If I ask of an Information Retrieval system (ie. a search engine), “Which distributed graph database best optimises for HTTP request trace storage?”, anything not featured on the first page is essentially filtered. For an example of the IF <-> IR relationship that is more applicable to newsfeeds and online media space, think of the question “How can I engage and act politically in order to safeguard the economic futures of local miners in my community?”. The IF mirror of that is “I don’t want information that hinders my goal of safeguarding the economic futures of local miners in my community”. We recently had a period where people really needed answers to these kinds of questions, and unfortunately their newsfeed technologies failed them.

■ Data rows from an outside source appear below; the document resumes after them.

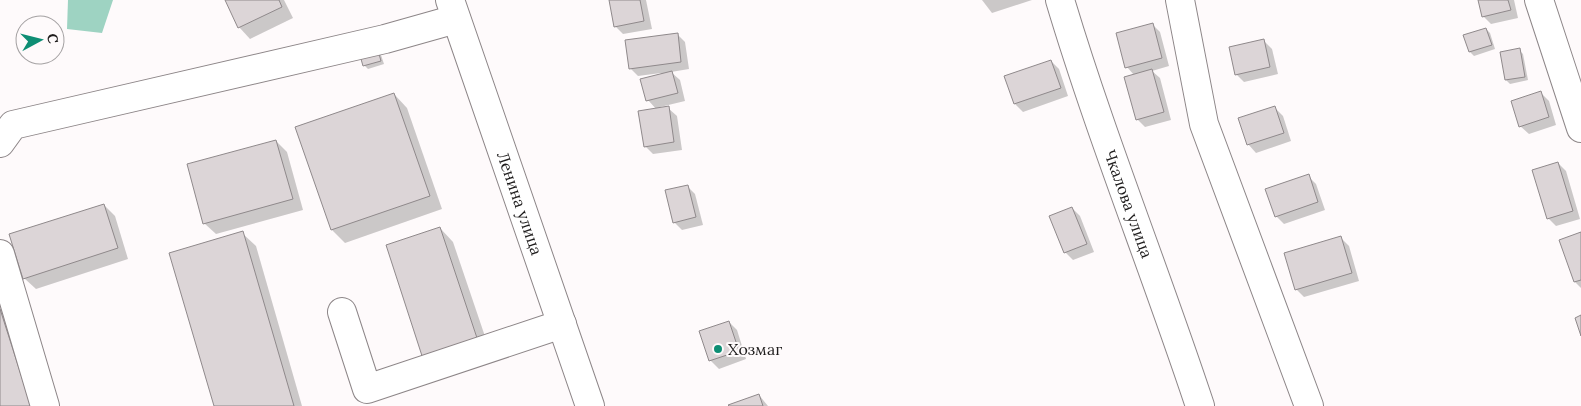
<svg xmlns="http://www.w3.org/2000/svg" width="1581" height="406" viewBox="0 0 1581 406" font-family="Lora,serif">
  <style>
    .water { fill: #9ed3c2 }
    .shadow { fill: #0003 }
    .building { fill: #dcd5d7; stroke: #8f898b }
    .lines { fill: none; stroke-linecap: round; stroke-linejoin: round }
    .minor-casing { stroke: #8d8688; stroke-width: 30 }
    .major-casing { stroke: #8d8688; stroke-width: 30 }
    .minor { stroke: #fff; stroke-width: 28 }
    .major { stroke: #fff; stroke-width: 28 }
    .poi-dot { fill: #0e8e74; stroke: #fefafb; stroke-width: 2 }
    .labels { text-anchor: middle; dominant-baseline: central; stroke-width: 4; stroke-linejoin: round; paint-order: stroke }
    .street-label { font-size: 16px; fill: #1e1c1c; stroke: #fefafb }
    .poi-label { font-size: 16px; fill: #1e1c1c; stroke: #fefafb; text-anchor: start }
  </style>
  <rect width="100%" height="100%" fill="#fefafb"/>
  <path class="water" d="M68 0H113L102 33 67 29Z"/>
  <g class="shadow">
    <path d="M226 0H284L293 18 250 39 239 27Z"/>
    <path d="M610 0H646L652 29 623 34 615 26Z"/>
    <path d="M982 0H1032L992 13Z"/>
    <path d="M1479 0H1514L1518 18 1491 24 1483 16Z"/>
    <path d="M1152 24 1160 32 1169 66 1152 71 1160 78 1171 120 1145 127 1137 119 1134 75 1127 67Z"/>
    <path d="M1486 29 1490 33 1495 49 1474 56 1470 52Z"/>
    <path d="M677 34 685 42 689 69 671 72 680 80 685 101 660 107 661 109 668 108 677 116 682 150 653 154 645 146 657 110 648 100 661 73 638 76 630 68Z"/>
    <path d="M1264 41 1272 49 1278 74 1244 82 1236 74Z"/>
    <path d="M1519 50 1523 54 1528 80 1510 84 1506 80 1501 53Z"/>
    <path d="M380 52 384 64 368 69 364 65Z"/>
    <path d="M1051 61 1059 69 1068 96 1023 112 1015 104Z"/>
    <path d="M1541 93 1549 101 1556 125 1529 134 1520 126Z"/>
    <path d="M394 94 407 108 442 209 345 243 332 230Z"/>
    <path d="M1275 108 1283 116 1291 141 1256 153 1248 144Z"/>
    <path d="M276 141 287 152 303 210 216 234 204 223Z"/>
    <path d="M1558 163 1566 171 1580 219 1556 226 1548 218Z"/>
    <path d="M1308 176 1316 184 1325 210 1284 224 1276 216Z"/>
    <path d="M687 186 695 194 703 225 682 230 674 222Z"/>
    <path d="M104 205 115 216 128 259 36 289 24 278Z"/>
    <path d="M1072 208 1080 216 1094 252 1073 260 1065 252Z"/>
    <path d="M440 228 453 242 492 357 439 375Z"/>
    <path d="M242 233 256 246 302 406H215Z"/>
    <path d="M1581 234V288L1575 282Z"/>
    <path d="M1341 238 1349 246 1359 281 1304 297 1296 289Z"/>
    <path d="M0 299 39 406H0Z"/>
    <path d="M729 322 737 330 746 359 719 369 711 361 701 331Z"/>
    <path d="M759 395 768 406H730Z"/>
  </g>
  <g class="building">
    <path d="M225 0H279L282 7 238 28Z"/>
    <path d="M609 0H640L644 21 614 27Z"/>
    <path d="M1478 0H1508L1511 10 1482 17Z"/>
    <path d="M1153 23 1162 58 1125 68 1116 33Z"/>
    <path d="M1486 28 1492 45 1469 52 1463 35Z"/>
    <path d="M678 33 681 62 629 69 625 40Z"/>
    <path d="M1264 39 1270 67 1235 75 1229 47Z"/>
    <path d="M377 47 381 61 363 66 359 52Z"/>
    <path d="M1520 48 1525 77 1505 80 1500 52Z"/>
    <path d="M1051 60 1061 88 1014 104 1004 76Z"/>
    <path d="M1152 69 1164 112 1136 120 1124 77Z"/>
    <path d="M672 71 678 93 646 101 640 79Z"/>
    <path d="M1541 91 1549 117 1519 127 1511 101Z"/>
    <path d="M394 93 430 196 331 230 295 127Z"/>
    <path d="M669 106 674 142 644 147 638 111Z"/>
    <path d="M1275 106 1284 133 1247 145 1238 118Z"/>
    <path d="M276 140 293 199 203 224 187 164Z"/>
    <path d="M1558 162 1573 211 1547 219 1532 170Z"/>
    <path d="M1309 174 1318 202 1275 217 1265 189Z"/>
    <path d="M688 185 696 217 673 223 665 190Z"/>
    <path d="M104 204 118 248 23 279 9 234Z"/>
    <path d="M1072 207 1087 244 1064 253 1049 216Z"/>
    <path d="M440 227 479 344 424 362 386 245Z"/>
    <path d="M243 231 294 406H214L169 253Z"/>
    <path d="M1581 232V280L1574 282 1559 240Z"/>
    <path d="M1341 236 1352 273 1295 290 1284 253Z"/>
    <path d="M0 309 31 406H0Z"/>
    <path d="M1581 315V336L1575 318Z"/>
    <path d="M729 321 739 351 709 361 699 331Z"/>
    <path d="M759 394 763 406H729L728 405Z"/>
  </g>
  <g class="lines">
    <g class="minor-casing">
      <g id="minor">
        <path id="s1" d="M1060 0C1101 137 1155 270 1200 406"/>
        <path d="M1180 0 1204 124 1309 406"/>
        <path d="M1539 0 1581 128"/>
        <path d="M0 143 13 125 385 39 456 19"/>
        <path d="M0 254 45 406"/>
        <path d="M342 312 367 389 562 324"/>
      </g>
    </g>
    <g class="major-casing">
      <g id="major">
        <path id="s2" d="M450 0 590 406"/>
      </g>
    </g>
    <use href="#minor" class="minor"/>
    <use href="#major" class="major"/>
  </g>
  <circle class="poi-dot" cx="718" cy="349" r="5"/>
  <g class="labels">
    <g class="street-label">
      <text stroke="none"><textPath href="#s2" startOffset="215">Ленина улица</textPath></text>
      <text stroke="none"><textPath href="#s1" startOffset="215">Чкалова улица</textPath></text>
    </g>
    <g class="poi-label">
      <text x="728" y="349">Хозмаг</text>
    </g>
  </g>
  <g transform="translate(40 40) rotate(83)"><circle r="24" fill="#fefafb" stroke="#a4a1a2"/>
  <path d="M0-4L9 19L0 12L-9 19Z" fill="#0e8e74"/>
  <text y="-8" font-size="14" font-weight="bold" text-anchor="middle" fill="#1e1c1c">С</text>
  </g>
</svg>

What have we got to work with

Wanting to whack together an information filterer myself, I went after existing implementations and research. Information Filtering was a bit of a thing 30 years ago, before even Google, and well before Facebook. Systems like “The Information Lens”, INFOS, SIFT, and NewsClip. Most were concerned with managing and improving the user experience with UseNet. God knows how they’d deal with today’s content networks, but at least they were trying and at least they seemed to be for the user.

As an interesting analogue to problems with today’s platforms that ‘push’ content to the user, similar push-based system existed for research and business use-cases in the 90’s. Even with the use of information-filtering tooling, such systems were found to be distracting and time-consuming for users. The lesson here in that linked passage is so clear it’s like it leaps out of 2003 and smacks you in the face. In professional environment, people recognise the value of employee time, and wasted time is an expense. For social networks, user time is an asset, and wasted time barely makes any sense to them.

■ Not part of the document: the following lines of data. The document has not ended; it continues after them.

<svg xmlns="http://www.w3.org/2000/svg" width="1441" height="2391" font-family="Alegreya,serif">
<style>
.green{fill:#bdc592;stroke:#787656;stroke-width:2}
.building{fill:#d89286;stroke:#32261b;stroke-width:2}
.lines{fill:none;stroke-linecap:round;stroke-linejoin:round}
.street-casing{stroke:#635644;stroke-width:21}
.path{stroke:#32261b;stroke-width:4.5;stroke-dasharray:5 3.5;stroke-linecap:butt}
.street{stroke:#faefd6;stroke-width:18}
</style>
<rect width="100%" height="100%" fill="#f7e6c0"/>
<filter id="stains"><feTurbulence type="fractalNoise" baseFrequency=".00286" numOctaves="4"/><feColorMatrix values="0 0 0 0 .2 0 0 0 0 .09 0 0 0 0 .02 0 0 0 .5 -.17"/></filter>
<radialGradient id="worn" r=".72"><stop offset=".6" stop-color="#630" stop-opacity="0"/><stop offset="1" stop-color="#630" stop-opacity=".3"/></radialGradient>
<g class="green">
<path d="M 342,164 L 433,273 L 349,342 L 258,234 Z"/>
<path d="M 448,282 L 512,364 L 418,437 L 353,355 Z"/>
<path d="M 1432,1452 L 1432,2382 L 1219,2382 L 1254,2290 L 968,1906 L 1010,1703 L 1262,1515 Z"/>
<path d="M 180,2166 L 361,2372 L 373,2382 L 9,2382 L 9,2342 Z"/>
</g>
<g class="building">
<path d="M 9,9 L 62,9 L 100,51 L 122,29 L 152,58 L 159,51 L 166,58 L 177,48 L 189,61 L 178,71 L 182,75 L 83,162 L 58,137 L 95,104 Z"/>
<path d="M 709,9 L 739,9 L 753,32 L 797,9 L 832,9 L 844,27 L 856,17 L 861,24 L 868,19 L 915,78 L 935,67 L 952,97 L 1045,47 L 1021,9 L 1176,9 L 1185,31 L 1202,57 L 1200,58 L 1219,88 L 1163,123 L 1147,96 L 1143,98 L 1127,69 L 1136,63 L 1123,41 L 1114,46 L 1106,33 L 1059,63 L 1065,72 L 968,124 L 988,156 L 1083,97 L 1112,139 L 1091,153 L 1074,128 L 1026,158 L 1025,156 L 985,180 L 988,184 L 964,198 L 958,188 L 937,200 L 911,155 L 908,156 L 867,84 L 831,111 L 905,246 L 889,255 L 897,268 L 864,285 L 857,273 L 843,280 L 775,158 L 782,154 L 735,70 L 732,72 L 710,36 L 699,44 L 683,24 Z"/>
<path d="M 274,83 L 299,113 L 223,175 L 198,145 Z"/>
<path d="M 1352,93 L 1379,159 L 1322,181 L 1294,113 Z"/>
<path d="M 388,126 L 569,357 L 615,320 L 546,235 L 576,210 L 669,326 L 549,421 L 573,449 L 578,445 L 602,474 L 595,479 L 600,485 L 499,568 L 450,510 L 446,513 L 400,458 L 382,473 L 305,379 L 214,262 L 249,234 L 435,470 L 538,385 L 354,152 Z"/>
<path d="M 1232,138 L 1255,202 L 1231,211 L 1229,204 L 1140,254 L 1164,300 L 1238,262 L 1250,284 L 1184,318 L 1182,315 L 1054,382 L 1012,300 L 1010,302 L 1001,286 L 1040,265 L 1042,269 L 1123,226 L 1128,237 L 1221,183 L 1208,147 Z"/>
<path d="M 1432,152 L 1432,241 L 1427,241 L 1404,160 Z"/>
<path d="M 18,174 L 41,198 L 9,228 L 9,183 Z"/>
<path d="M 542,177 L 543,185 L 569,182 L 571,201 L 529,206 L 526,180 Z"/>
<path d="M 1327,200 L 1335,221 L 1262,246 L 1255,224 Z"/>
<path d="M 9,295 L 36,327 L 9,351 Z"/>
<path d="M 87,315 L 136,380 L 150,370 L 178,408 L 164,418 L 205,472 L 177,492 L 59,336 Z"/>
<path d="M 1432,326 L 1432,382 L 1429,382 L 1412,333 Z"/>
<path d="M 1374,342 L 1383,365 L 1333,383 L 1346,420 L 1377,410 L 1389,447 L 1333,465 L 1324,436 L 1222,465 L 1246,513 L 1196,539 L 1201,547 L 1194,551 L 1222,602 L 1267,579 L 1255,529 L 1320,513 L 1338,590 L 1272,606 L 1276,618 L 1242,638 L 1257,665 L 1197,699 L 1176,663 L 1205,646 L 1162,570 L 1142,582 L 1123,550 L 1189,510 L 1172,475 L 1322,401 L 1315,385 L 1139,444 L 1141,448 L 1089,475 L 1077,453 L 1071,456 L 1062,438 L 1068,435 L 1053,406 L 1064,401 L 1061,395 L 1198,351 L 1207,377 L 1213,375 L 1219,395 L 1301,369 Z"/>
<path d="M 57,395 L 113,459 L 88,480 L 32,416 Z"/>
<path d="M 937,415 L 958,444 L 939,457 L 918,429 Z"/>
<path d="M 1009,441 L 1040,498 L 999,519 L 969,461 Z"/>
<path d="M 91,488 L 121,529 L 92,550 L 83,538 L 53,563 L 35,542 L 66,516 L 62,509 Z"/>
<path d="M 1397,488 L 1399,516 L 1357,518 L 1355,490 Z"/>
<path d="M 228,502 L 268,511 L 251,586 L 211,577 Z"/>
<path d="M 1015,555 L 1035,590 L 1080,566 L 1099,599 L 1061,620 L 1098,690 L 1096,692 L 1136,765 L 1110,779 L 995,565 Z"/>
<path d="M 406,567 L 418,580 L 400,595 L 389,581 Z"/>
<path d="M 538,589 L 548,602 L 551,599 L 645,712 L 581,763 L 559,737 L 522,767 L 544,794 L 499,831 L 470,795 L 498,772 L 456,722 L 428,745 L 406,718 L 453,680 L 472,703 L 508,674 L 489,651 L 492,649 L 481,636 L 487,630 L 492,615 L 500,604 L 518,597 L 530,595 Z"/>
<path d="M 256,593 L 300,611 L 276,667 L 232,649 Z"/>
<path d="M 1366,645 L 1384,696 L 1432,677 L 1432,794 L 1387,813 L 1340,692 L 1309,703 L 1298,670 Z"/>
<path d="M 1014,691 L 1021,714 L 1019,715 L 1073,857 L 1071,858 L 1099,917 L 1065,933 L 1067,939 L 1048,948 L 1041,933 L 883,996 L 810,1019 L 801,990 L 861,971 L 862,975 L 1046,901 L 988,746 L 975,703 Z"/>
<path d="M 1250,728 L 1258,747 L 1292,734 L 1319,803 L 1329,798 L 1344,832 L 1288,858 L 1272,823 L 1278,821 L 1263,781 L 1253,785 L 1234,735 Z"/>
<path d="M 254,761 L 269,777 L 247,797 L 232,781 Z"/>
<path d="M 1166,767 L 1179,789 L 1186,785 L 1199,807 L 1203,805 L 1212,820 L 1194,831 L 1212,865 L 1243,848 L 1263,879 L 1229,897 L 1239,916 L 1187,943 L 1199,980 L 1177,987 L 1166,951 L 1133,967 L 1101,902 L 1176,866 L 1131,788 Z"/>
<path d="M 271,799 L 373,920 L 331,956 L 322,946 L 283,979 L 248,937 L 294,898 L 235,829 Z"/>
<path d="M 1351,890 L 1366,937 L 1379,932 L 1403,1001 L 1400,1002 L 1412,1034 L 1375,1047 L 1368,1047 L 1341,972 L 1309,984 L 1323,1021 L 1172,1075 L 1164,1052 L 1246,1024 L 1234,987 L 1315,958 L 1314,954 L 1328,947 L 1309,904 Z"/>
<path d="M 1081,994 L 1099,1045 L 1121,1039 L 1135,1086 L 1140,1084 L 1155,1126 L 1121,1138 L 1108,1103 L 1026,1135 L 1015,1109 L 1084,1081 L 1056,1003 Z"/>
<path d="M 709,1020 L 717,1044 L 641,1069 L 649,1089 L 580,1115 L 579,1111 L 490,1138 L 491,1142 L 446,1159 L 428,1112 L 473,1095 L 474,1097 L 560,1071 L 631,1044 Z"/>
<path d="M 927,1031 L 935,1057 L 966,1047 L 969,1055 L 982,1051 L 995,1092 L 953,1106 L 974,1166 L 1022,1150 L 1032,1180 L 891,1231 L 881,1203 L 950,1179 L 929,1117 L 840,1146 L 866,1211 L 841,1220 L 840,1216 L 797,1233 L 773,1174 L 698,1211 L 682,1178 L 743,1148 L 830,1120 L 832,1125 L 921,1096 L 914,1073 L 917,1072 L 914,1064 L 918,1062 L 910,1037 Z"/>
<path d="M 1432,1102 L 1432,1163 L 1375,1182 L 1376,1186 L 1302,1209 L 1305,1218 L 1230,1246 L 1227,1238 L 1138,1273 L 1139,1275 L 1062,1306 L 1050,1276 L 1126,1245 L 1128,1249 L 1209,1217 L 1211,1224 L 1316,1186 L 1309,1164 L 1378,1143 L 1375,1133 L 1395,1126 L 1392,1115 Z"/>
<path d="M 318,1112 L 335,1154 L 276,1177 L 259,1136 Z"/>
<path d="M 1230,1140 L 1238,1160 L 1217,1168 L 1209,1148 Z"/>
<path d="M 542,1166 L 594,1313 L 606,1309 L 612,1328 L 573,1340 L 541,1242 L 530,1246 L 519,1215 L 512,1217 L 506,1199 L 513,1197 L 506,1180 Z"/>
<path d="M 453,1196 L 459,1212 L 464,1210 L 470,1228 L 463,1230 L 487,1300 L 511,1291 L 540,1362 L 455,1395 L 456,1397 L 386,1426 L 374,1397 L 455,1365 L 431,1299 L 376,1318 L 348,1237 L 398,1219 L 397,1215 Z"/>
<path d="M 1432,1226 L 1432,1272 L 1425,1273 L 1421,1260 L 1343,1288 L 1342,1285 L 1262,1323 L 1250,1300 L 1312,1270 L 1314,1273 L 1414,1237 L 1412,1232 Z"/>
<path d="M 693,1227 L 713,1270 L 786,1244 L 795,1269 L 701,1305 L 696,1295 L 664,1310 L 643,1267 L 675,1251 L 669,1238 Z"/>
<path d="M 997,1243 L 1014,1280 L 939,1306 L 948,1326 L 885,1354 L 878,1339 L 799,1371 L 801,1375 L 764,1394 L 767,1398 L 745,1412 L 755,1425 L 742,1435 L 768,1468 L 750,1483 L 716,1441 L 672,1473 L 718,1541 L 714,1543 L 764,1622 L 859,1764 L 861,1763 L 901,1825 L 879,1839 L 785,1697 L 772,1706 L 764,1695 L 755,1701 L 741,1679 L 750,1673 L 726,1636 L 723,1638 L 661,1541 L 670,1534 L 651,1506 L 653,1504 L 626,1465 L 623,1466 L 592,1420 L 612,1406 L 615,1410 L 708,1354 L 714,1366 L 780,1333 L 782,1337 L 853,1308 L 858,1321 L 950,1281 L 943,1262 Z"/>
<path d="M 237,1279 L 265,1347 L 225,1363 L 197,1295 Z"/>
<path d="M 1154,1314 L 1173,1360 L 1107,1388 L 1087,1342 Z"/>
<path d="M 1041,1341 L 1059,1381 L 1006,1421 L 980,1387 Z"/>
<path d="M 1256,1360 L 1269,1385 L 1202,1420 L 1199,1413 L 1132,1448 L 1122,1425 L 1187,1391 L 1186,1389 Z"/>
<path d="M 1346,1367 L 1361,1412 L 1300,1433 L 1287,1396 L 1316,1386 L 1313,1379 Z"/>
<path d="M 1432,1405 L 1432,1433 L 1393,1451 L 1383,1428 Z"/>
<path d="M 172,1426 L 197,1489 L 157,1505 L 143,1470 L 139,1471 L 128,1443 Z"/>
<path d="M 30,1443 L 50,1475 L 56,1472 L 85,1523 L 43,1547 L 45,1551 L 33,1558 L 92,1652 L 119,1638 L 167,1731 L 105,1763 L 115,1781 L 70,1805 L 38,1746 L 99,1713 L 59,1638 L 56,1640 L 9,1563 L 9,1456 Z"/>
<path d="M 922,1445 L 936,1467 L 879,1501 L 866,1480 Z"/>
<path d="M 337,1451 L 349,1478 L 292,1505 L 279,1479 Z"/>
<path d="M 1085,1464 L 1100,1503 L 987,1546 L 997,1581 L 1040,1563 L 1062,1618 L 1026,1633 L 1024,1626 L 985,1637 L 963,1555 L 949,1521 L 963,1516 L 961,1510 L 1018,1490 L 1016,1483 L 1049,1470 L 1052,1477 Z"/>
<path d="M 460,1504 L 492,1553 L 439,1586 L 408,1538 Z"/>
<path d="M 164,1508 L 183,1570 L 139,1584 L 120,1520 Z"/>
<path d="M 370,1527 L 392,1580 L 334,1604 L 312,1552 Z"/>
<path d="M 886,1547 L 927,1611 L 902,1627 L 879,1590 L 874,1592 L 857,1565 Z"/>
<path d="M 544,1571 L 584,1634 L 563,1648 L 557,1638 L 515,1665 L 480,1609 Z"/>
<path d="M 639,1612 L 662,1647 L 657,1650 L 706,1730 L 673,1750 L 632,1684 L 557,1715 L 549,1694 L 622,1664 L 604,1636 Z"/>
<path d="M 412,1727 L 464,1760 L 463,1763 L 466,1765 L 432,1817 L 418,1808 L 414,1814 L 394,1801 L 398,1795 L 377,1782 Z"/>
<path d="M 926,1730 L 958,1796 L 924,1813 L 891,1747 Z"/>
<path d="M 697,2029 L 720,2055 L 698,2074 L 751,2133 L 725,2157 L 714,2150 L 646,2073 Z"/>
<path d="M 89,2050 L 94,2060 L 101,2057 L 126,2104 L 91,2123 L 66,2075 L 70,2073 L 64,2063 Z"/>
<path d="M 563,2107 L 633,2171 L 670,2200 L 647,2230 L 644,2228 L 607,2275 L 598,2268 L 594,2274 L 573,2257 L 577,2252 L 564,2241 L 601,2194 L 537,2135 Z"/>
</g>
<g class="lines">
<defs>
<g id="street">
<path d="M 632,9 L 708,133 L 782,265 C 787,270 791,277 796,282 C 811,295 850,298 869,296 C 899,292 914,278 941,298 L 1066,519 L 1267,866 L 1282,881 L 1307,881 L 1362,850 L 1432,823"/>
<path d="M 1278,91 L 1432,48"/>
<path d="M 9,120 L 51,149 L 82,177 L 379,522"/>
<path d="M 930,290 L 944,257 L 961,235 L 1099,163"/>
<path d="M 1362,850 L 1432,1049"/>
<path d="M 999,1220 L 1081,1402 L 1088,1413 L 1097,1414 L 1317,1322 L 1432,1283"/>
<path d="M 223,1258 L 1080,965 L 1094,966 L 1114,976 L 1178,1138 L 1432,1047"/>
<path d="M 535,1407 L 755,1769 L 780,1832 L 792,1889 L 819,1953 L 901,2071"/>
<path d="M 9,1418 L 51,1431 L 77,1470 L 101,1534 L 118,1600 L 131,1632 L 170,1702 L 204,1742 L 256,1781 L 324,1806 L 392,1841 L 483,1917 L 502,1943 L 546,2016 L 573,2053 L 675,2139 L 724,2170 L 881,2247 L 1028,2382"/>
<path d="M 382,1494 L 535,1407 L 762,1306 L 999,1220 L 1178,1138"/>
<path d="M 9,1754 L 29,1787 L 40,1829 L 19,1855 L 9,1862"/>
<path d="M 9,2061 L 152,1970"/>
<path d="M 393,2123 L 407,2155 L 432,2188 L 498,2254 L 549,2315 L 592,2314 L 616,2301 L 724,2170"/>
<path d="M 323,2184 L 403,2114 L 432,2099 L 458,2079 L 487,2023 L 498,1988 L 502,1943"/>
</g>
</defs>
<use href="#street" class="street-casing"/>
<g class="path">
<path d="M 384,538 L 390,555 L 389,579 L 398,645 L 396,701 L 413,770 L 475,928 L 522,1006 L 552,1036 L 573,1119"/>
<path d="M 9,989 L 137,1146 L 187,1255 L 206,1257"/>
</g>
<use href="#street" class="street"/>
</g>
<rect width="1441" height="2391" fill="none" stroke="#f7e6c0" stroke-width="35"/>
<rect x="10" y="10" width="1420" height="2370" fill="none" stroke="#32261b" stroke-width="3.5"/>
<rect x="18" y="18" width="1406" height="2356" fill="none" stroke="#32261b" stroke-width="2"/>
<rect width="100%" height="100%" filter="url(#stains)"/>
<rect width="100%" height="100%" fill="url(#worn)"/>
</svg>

If I had to speculate, the user experience on internet back in the late 90’s and early 2000’s was such that information filtering tools weren’t required, and now fast-forwarding to 2017 we have a paucity of good software tooling in the problem space. UseNet was created back then, and heaps of tooling around the RSS format, because they addressed the peculiar needs of the time. Then everyone and their nana joined the internet, Aggregation Theory took hold, and now the internet is a place dominated by great aggregators and ad-revenue incentives.

Going Forward

For now I think the highest priority in the IF space is fostering an open-source, public community led effort to make user content preferences explicitly defined, compose-able, and shareable.

  • Explicitly defined: not ‘I didn’t click on this show don’t show me it’, but ‘filter out anything involving X’.
  • Compose-able: the characterisation of everything I don’t want show to me is a a complicated thing. The content-based equivalent of a hostfile blacklist won’t cut it.
  • Shareable: I should be able to share my IF configuration both with other people and with new content providers I want to engage with. Don’t make me select topics I’m interested in or not interested in over and over again.

Those three above would let users take back control of their content feeds from companies whose predominant goal is to cultivate large groups of eyeballs for advertisers.